Project Description
This mixed-use building contains both civic and office uses. The primary design objective of the client was revitalizing this underutilized portion of their City block through increased public space and its focus on commerce. Located at the SW corner of Canon Drive and Santa Monica Boulevard, the site was an abandoned, tight urban lot. Triangular in shape, the lot is only twenty feet wide at the Canon corner and is the North end of a major restaurant and shopping street in Beverly Hills. The program for this 18,000 sf. building includes the Beverly Hills Conference & Visitors Bureau on the ground floor, the Beverly Hills Chamber of Commerce on the second floor, and rentable space on the third floor and at the ground-floor corner. There is a roof terrace, used for public events.

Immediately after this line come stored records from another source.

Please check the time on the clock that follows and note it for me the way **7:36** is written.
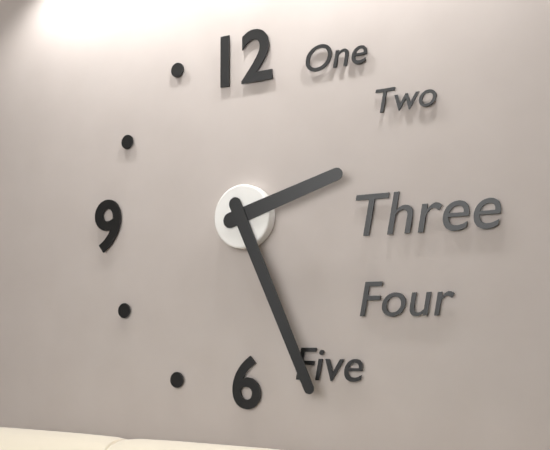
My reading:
**2:26**
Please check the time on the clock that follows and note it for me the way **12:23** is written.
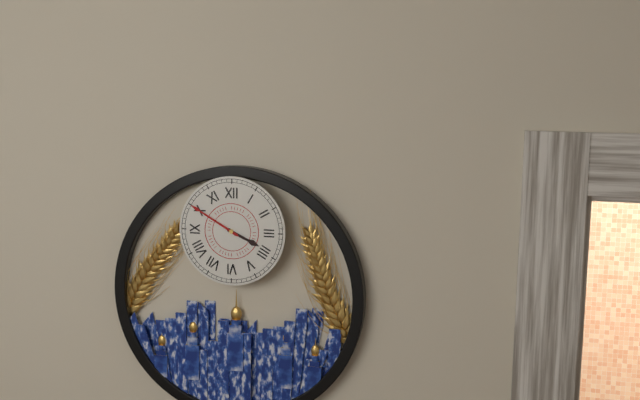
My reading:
**3:50**
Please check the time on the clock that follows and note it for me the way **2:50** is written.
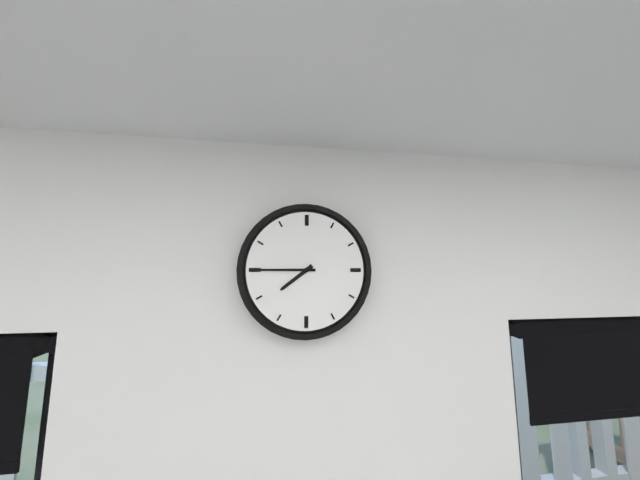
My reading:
**7:45**
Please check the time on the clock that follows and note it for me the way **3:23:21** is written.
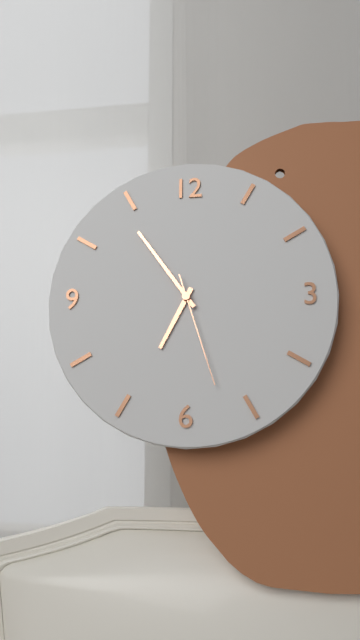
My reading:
**6:54:27**
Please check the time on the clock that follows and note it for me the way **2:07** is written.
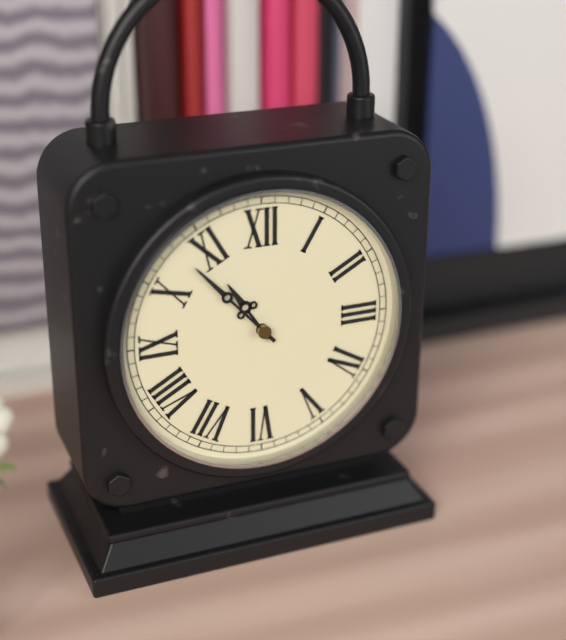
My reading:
**10:53**
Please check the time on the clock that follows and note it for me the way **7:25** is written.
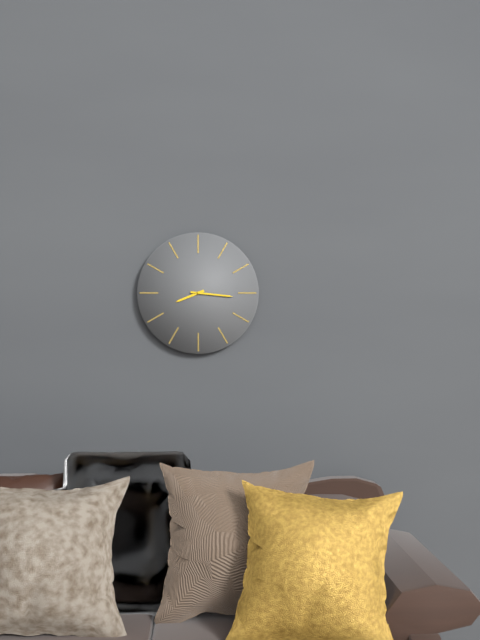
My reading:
**8:16**
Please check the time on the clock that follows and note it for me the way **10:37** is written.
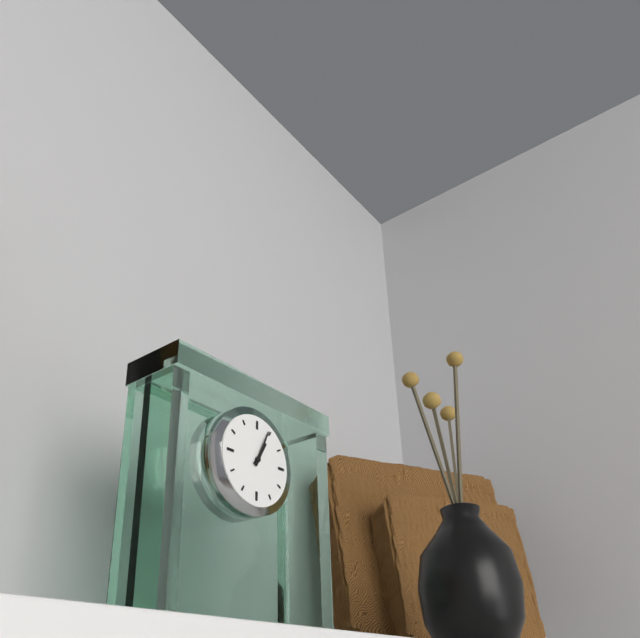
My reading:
**1:04**
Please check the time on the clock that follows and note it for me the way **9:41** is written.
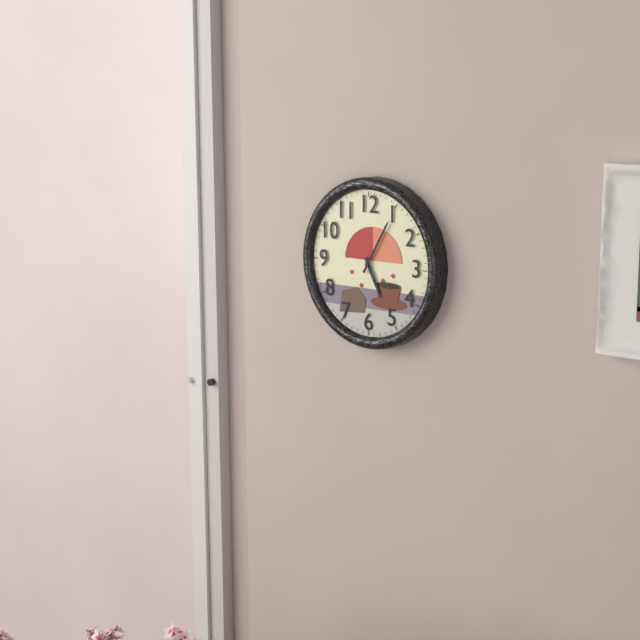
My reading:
**5:05**
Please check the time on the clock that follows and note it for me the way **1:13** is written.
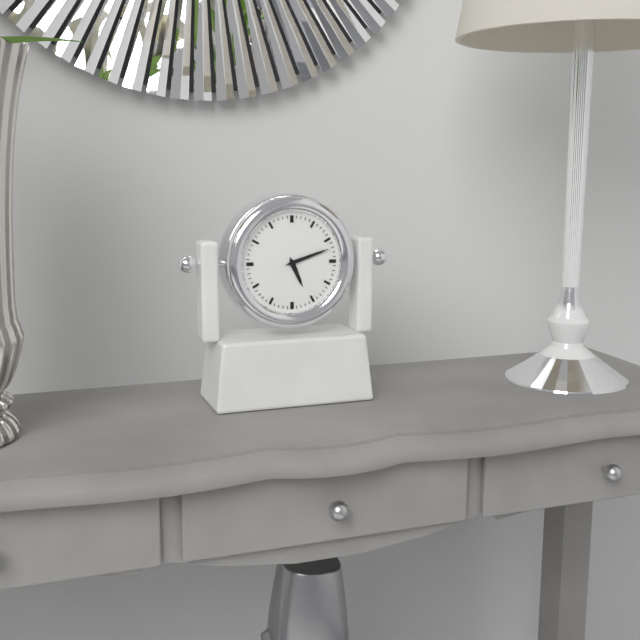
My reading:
**5:12**
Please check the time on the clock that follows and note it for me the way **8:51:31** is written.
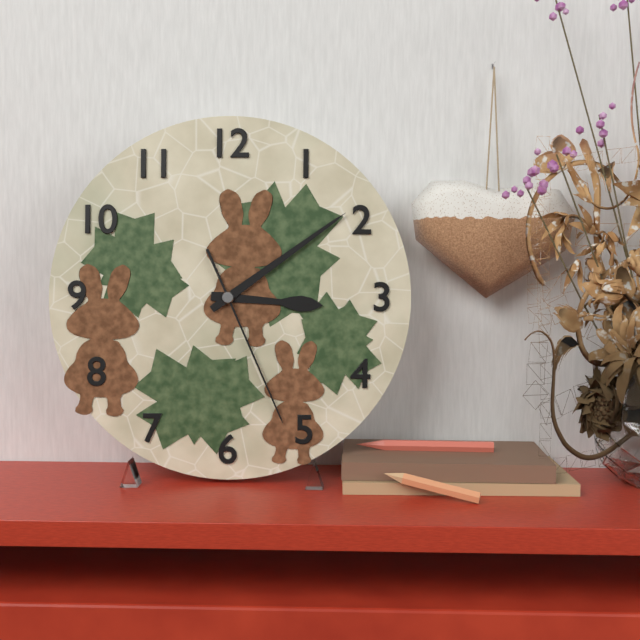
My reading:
**3:09:26**
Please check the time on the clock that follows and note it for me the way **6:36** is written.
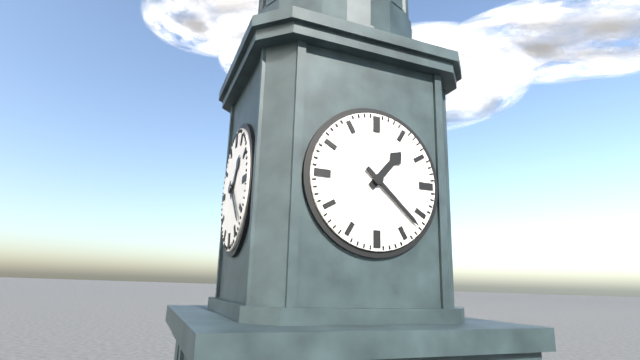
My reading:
**1:22**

The aligned missions of the Chamber of Commerce and the Conference & Visitors Bureau allowed the architects to work towards a design that would encourage visitors, whether tourists or corporate leaders, to come together to explore and celebrate Beverly Hills. The City expressed its intentions to keep the building mixed-use and the ground floor as publicly accessible and inviting retail space to re-stimulate pedestrian activity.
Working within the limitations of this very tight site, the design concept establishes an enticing element to draw you to the corner and around it, to the Visitors Bureau. There, the forms curve in to create a small plaza for the Conference & Visitors Bureau, intended to provide a gathering place for visitors to the city. The building’s larger form sweeps in from the West to create this plaza and continues to the open staircase, leading to the second floor Chamber’s space, encouraging walking as part of the architecture’s green design. The stair landings are glazed, drawing in daylight and offering views to City Hall and the Hollywood Hills beyond. The composition culminates with an expansive roof terrace for City receptions.
The sculptural forms are clad in limestone from India and linked by green tinted glass and metallic finished aluminum.
Green technologies are incorporated throughout the new building. Building-wide continuous insulation diminishes the negative effects of thermal bridging. On the roof, photovoltaic panels generate energy from natural sunlight. Engineered glass minimizes heat gain while maximizing light transmission. Water source heat pumps heat and cool the spaces.